07 enero 2011

I.

El cérvix uterino se estuvo contrayendo un buen rato. Yo llevaba observándola desde hacía media hora, tirada en el sillón de cuero, fumando sin parar cigarros baratos de contrabando. Me era indiferente. No sentía ninguna lástima por ella, y sé que ella en ningún momento hubiera querido que sintiera por ella ni la más mínima compasión. No paraba de llorar y de decir que pronto amanecería, y que en unas horas estaría cogiendo el avión hacia Bombay, y que ahí todo cambiaría: ella sería la nueva estrella de Bollywood, y con el sueldo que ganaría, ahorraría para hacerse la operación de cambio de sexo que tanto deseaba. Yo pensé que estaba delirando, y no le dí ni la más mínima importancia. Todos queríamos que eso acabara cuanto antes. En especial él. Ese cabrón estaba salivando como un perro ante la inminencia de los actos. Se colocó los guantes de látex, rodeado de un halo de falso cirujano que se imponía a sí mismo, con el fin de hacer más llevadero el trabajo.

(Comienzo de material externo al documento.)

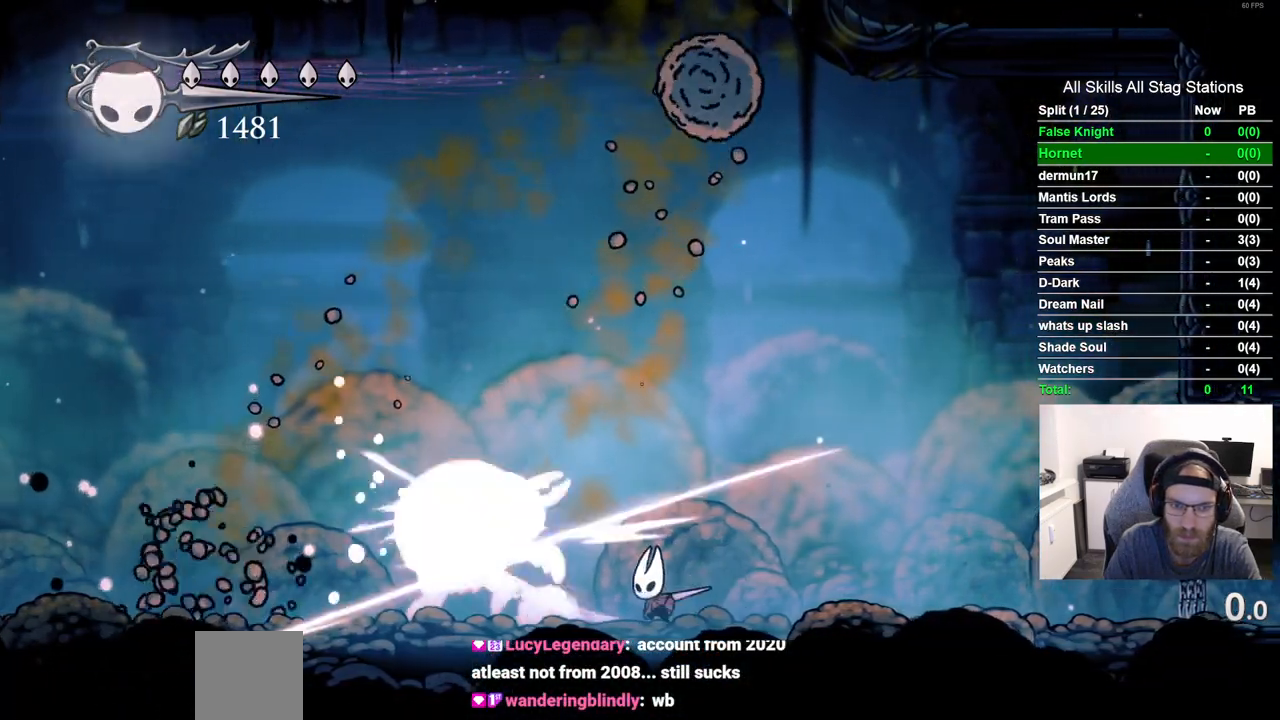
{"dt_ms": 500, "buttons": ["DPAD_RIGHT"], "left_stick": "center", "right_stick": "center", "events": [[33, "SQUARE", "up"], [183, "DPAD_LEFT", "down"], [233, "SQUARE", "down"], [300, "DPAD_LEFT", "up"], [383, "DPAD_RIGHT", "down"], [383, "SQUARE", "up"]]}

- Ábrete bien de piernas, puta.

A pesar de mi completa falta de empatía, en ese momento me sentí ofendida. Lo miré con un odio que sé que atravesó todo su cuerpo. Entonces murmuró algo cabizbajo.

- Empuja, pronto te librarás de lo que llevas dentro.

En ese momento, Ramona estalló en una carcajada, y empezó a decir que en realidad todo era una farsa, que ella guardaba en su vientre una gran calabaza que pronto se convertiría en una carroza dorada que nos llevaría a los tres al país de nunca jamás. Por alguna extraña razón, la creí en ese momento.

- Aparta, desgraciado, debemos cortar el cordón umbilical antes de las doce. Si no, romperemos el hechizo.

Pero en ese momento el reloj se detuvo.